Return every entry below word for word and leave out any picture.

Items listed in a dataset
__________________________________________________

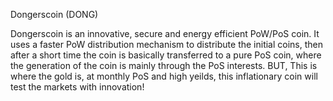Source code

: Dongerscoin (DONG)

Dongerscoin is an innovative, secure and energy efficient PoW/PoS coin. It uses a faster PoW distribution mechanism to distribute the initial coins, then after a short time the coin is basically transferred to a pure PoS coin, where the generation of the coin is mainly through the PoS interests.  BUT, This is where the gold is, at monthly PoS and high yeilds, this inflationary coin will test the markets with innovation!



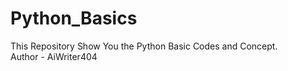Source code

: # Python_Basics
This Repository Show You the Python Basic Codes and Concept.
<br>
Author - AiWriter404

__________________________________________________

(OUTPUT FOR THIS EXERCISE)
Source code

: Dongerscoin (DONG)

Dongerscoin is an innovative, secure and energy efficient PoW/PoS coin. It uses a faster PoW distribution mechanism to distribute the initial coins, then after a short time the coin is basically transferred to a pure PoS coin, where the generation of the coin is mainly through the PoS interests.  BUT, This is where the gold is, at monthly PoS and high yeilds, this inflationary coin will test the markets with innovation!



Source code

: # Python_Basics
This Repository Show You the Python Basic Codes and Concept.
<br>
Author - AiWriter404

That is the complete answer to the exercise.